* MATERIAL PROVIDED:
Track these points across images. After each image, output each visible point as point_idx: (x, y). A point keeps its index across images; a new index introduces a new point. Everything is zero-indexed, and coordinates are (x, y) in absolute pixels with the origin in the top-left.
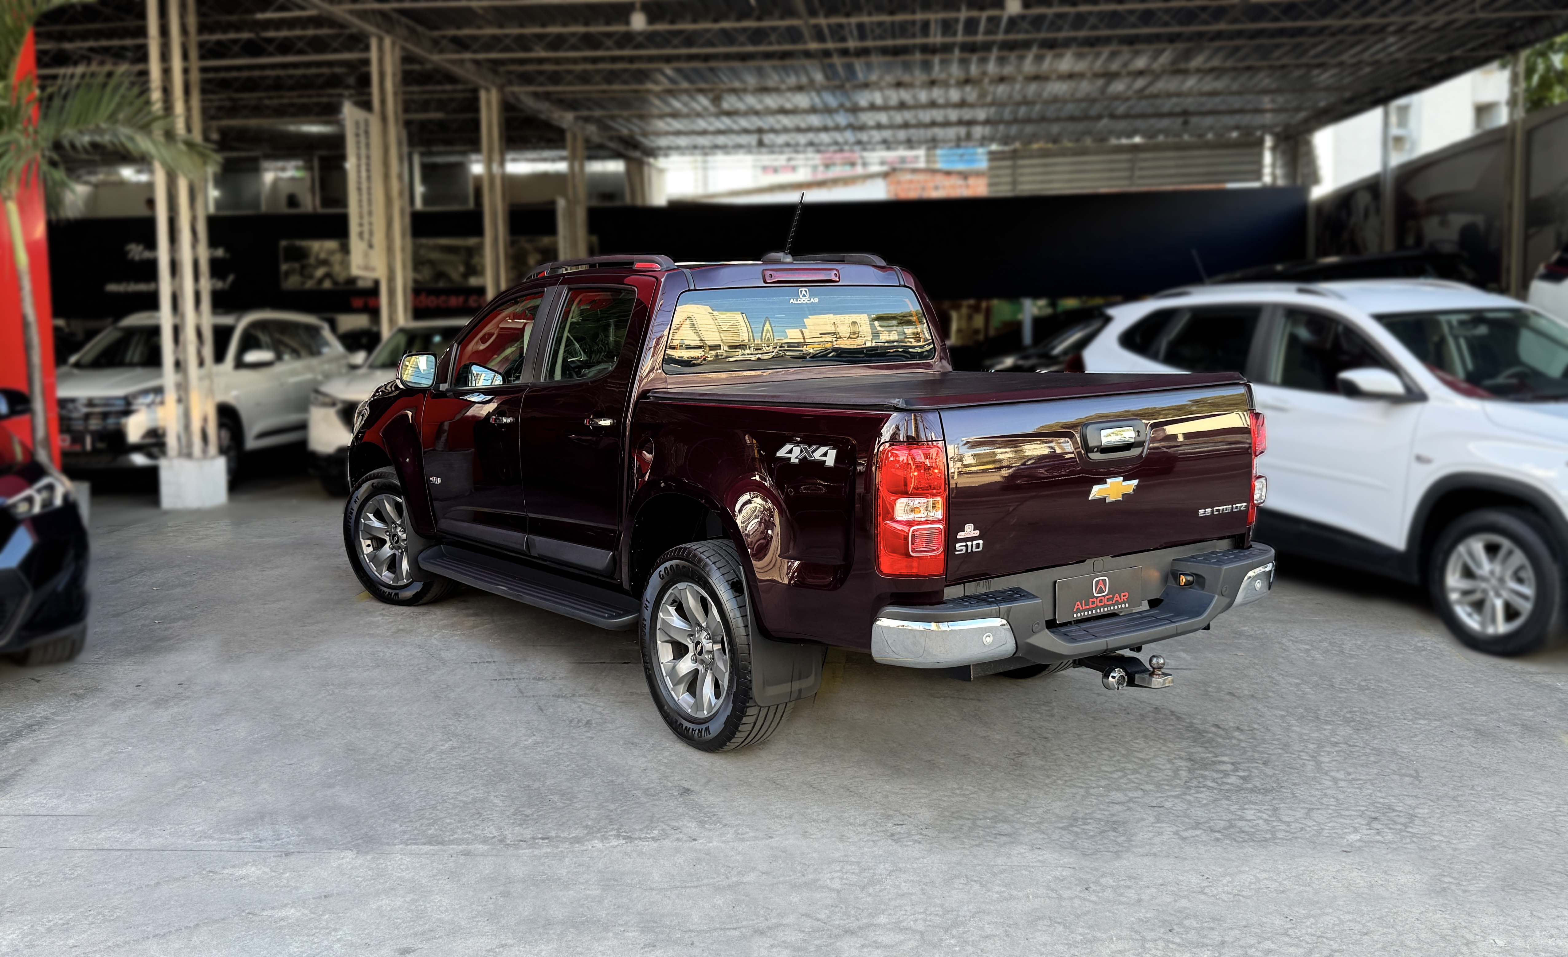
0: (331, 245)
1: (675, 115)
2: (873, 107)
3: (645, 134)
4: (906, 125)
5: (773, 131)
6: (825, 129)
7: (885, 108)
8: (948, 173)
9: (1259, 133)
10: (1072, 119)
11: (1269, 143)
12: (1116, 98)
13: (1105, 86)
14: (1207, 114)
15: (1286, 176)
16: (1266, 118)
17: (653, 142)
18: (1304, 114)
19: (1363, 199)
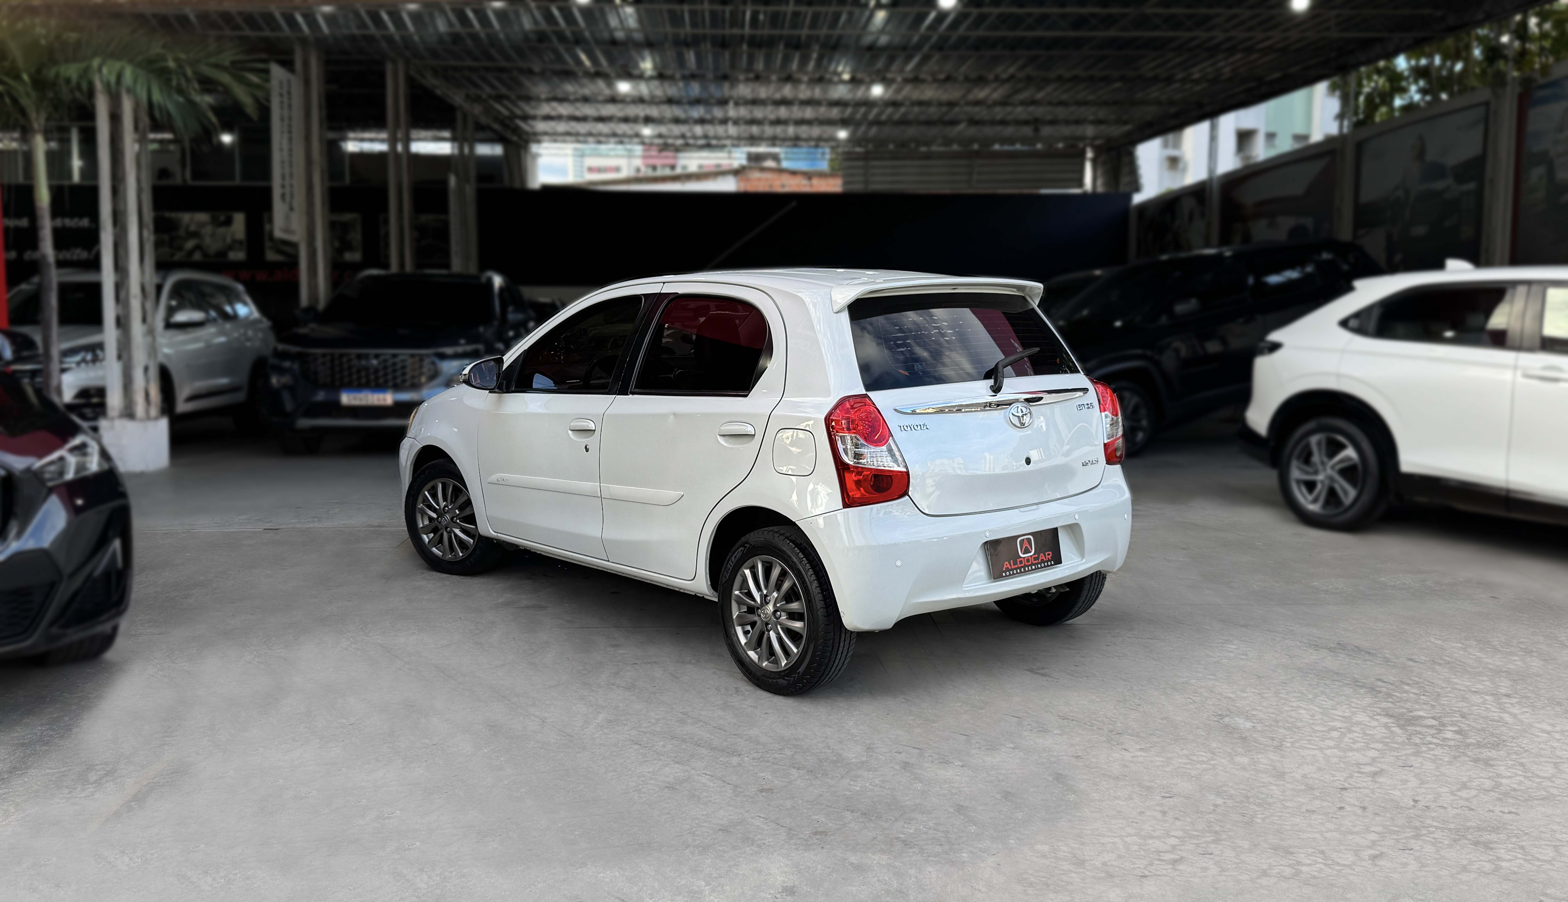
0: (202, 217)
1: (564, 99)
3: (526, 118)
7: (764, 103)
8: (794, 173)
9: (1081, 145)
10: (929, 123)
11: (1090, 154)
12: (977, 103)
13: (969, 91)
14: (1053, 122)
15: (1106, 184)
16: (1090, 131)
17: (532, 127)
18: (1128, 128)
19: (1188, 204)
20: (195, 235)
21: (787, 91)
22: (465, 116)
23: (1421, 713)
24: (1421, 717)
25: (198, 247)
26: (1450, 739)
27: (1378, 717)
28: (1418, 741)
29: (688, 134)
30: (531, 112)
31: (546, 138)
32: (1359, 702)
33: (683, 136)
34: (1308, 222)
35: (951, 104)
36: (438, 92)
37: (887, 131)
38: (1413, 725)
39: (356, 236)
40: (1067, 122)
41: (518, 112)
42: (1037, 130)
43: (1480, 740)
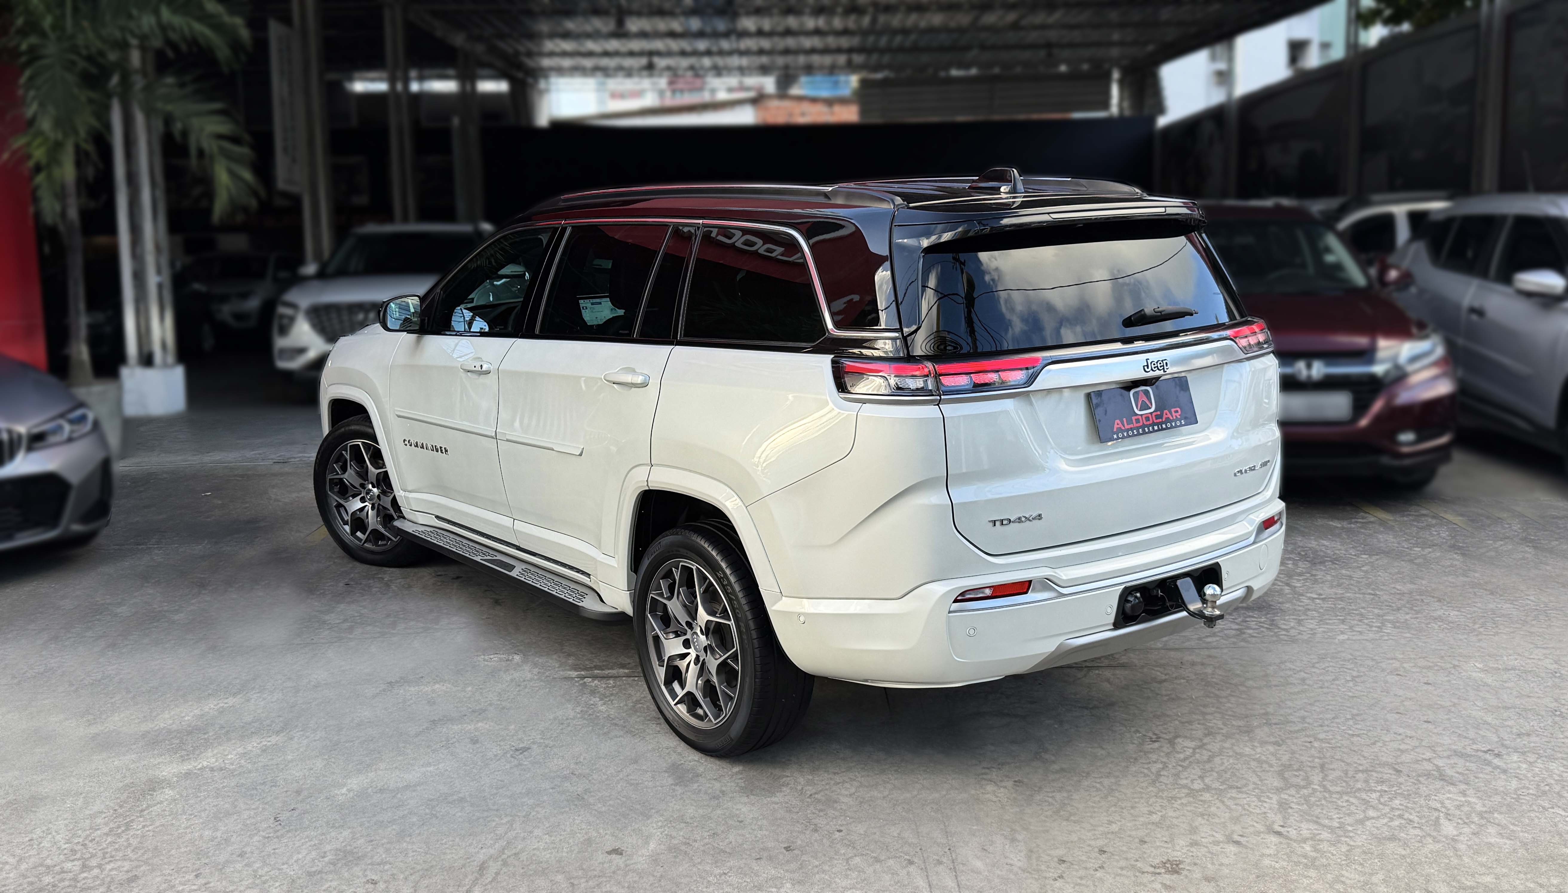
1: (566, 35)
2: (760, 33)
3: (530, 54)
4: (787, 52)
5: (659, 54)
6: (708, 53)
7: (770, 34)
8: (814, 100)
9: (1106, 66)
11: (1116, 75)
12: (988, 28)
13: (978, 17)
14: (1070, 45)
15: (1132, 107)
16: (1116, 52)
17: (538, 63)
18: (1149, 48)
22: (466, 55)
30: (536, 49)
36: (437, 33)
37: (901, 56)
39: (363, 179)
40: (1086, 45)
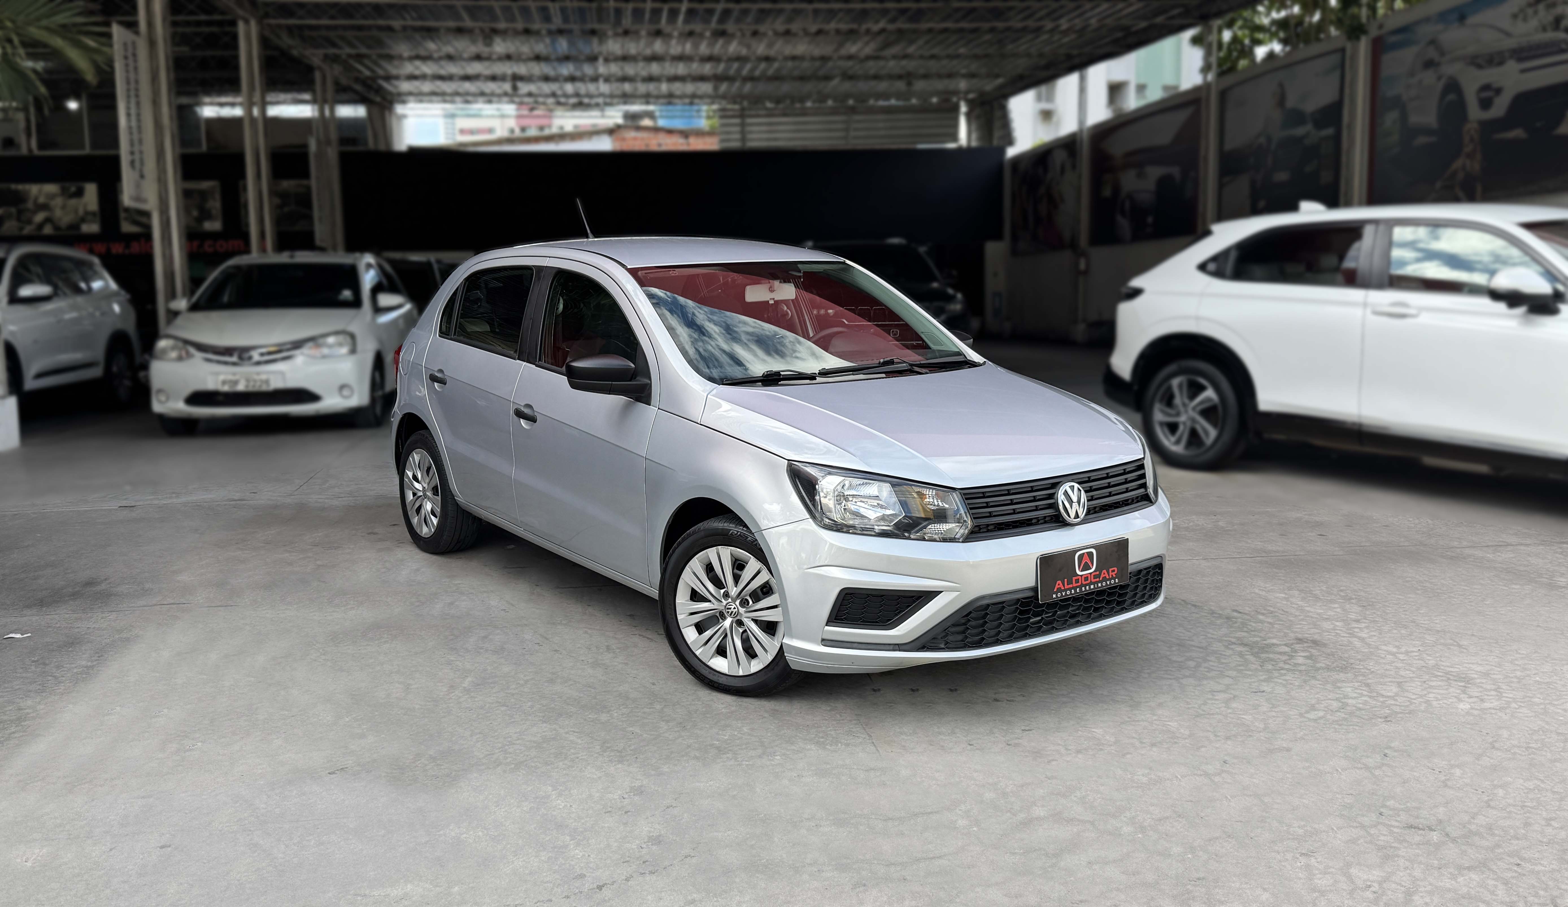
0: (51, 188)
1: (427, 57)
3: (388, 78)
5: (523, 78)
7: (635, 59)
9: (955, 99)
10: (802, 78)
11: (963, 108)
12: (850, 57)
13: (841, 45)
14: (926, 76)
15: (980, 138)
16: (963, 85)
17: (396, 87)
18: (1000, 81)
19: (1060, 157)
20: (45, 207)
21: (658, 46)
22: (324, 78)
23: (1274, 641)
24: (1273, 644)
25: (48, 220)
26: (1301, 665)
27: (1232, 647)
28: (1270, 667)
29: (559, 92)
30: (394, 72)
31: (411, 98)
32: (1215, 633)
33: (554, 95)
34: (1175, 171)
35: (824, 59)
36: (295, 53)
37: (762, 87)
38: (1267, 652)
39: (215, 204)
40: (940, 76)
41: (381, 72)
42: (909, 84)
43: (1330, 664)
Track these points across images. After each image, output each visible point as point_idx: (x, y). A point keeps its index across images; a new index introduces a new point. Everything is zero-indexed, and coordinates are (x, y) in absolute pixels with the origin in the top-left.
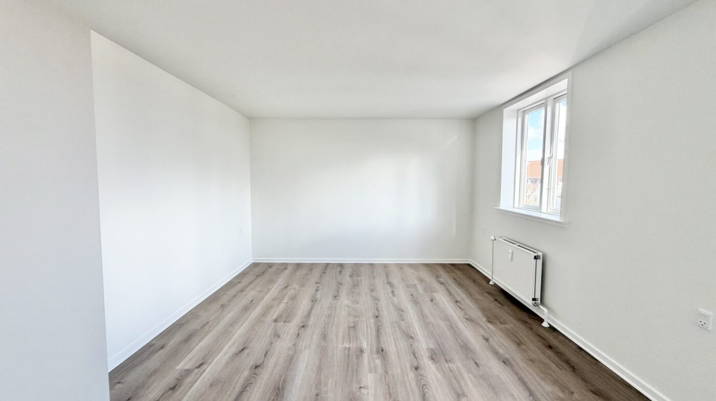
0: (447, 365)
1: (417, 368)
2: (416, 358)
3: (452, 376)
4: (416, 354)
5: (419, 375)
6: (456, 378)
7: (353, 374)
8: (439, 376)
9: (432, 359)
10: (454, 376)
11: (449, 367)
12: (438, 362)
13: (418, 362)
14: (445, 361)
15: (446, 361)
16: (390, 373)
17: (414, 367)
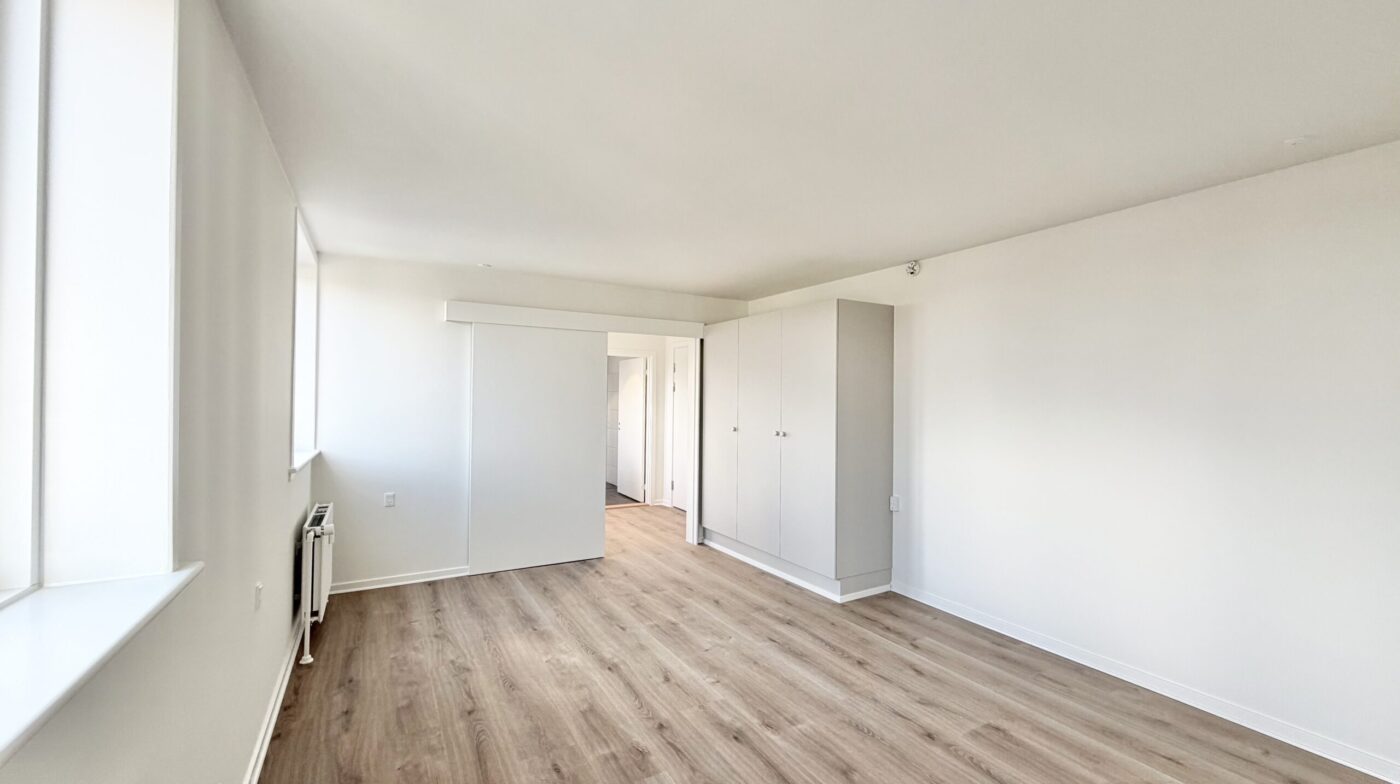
0: (613, 749)
1: (661, 726)
2: (669, 743)
3: (602, 733)
4: (674, 752)
5: (653, 719)
6: (595, 731)
7: (741, 690)
8: (622, 726)
9: (642, 753)
10: (600, 735)
11: (608, 746)
12: (630, 750)
13: (664, 738)
14: (618, 755)
15: (614, 757)
16: (696, 708)
17: (666, 728)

* WHAT NEEDS TO BE DONE: Reproduce the listing above with "absolute pixels" renamed to "pixel units" and everything else left as is, leaving out the picture lines.

* OUTPUT BELOW:
Track these points across images. After each image, output each visible point as point_idx: (x, y). A point keeps its index across images; a new index introduces a new point. Everything is zero-indexed, and coordinates are (x, y) in pixel units with the origin in the top-left.
0: (331, 245)
1: (675, 115)
2: (873, 107)
3: (645, 134)
4: (906, 125)
5: (773, 131)
6: (825, 129)
7: (885, 108)
8: (948, 173)
9: (1259, 133)
10: (1072, 119)
11: (1269, 143)
12: (1116, 98)
13: (1105, 86)
14: (1207, 114)
15: (1286, 176)
16: (1266, 118)
17: (653, 142)
18: (1304, 114)
19: (1363, 199)
0: (202, 217)
1: (564, 99)
3: (526, 118)
7: (764, 103)
8: (794, 173)
9: (1081, 145)
10: (929, 123)
11: (1090, 154)
12: (977, 103)
13: (969, 91)
14: (1053, 122)
15: (1106, 184)
16: (1090, 131)
17: (532, 127)
18: (1128, 128)
19: (1188, 204)
20: (195, 235)
21: (787, 91)
22: (465, 116)
23: (1421, 713)
24: (1421, 717)
25: (198, 247)
26: (1450, 739)
27: (1378, 717)
28: (1418, 741)
29: (688, 134)
30: (531, 112)
31: (546, 138)
32: (1359, 702)
33: (683, 136)
34: (1308, 222)
35: (951, 104)
36: (438, 92)
37: (887, 131)
38: (1413, 725)
39: (356, 236)
40: (1067, 122)
41: (518, 112)
42: (1037, 130)
43: (1480, 740)
1: (566, 35)
2: (760, 33)
3: (530, 54)
4: (787, 52)
5: (659, 54)
6: (708, 53)
7: (770, 34)
8: (814, 100)
9: (1106, 66)
11: (1116, 75)
12: (988, 28)
13: (978, 17)
14: (1070, 45)
15: (1132, 107)
16: (1116, 52)
17: (538, 63)
18: (1149, 48)
22: (466, 55)
30: (536, 49)
36: (437, 33)
37: (901, 56)
39: (363, 179)
40: (1086, 45)
0: (51, 188)
1: (427, 57)
3: (388, 78)
5: (523, 78)
7: (635, 59)
9: (955, 99)
10: (802, 78)
11: (963, 108)
12: (850, 57)
13: (841, 45)
14: (926, 76)
15: (980, 138)
16: (963, 85)
17: (396, 87)
18: (1000, 81)
19: (1060, 157)
20: (45, 207)
21: (658, 46)
22: (324, 78)
23: (1274, 641)
24: (1273, 644)
25: (48, 220)
26: (1301, 665)
27: (1232, 647)
28: (1270, 667)
29: (559, 92)
30: (394, 72)
31: (411, 98)
32: (1215, 633)
33: (554, 95)
34: (1175, 171)
35: (824, 59)
36: (295, 53)
37: (762, 87)
38: (1267, 652)
39: (215, 204)
40: (940, 76)
41: (381, 72)
42: (909, 84)
43: (1330, 664)
Track these points across images. After each image, output each visible point as point_idx: (x, y). A point keeps its index across images; a new index introduces a new point. Everything is zero-indexed, and coordinates are (x, y) in pixel units with the origin in the top-left.
0: (447, 365)
1: (417, 368)
2: (416, 358)
3: (452, 376)
4: (416, 354)
5: (419, 375)
6: (456, 378)
7: (353, 374)
8: (439, 376)
9: (432, 359)
10: (454, 376)
11: (449, 367)
12: (438, 362)
13: (418, 362)
14: (445, 361)
15: (446, 361)
16: (390, 373)
17: (414, 367)
0: (613, 749)
1: (661, 726)
2: (669, 743)
3: (602, 733)
4: (674, 752)
5: (653, 719)
6: (595, 731)
7: (741, 690)
8: (622, 726)
9: (642, 753)
10: (600, 735)
11: (608, 746)
12: (630, 750)
13: (664, 738)
14: (618, 755)
15: (614, 757)
16: (696, 708)
17: (666, 728)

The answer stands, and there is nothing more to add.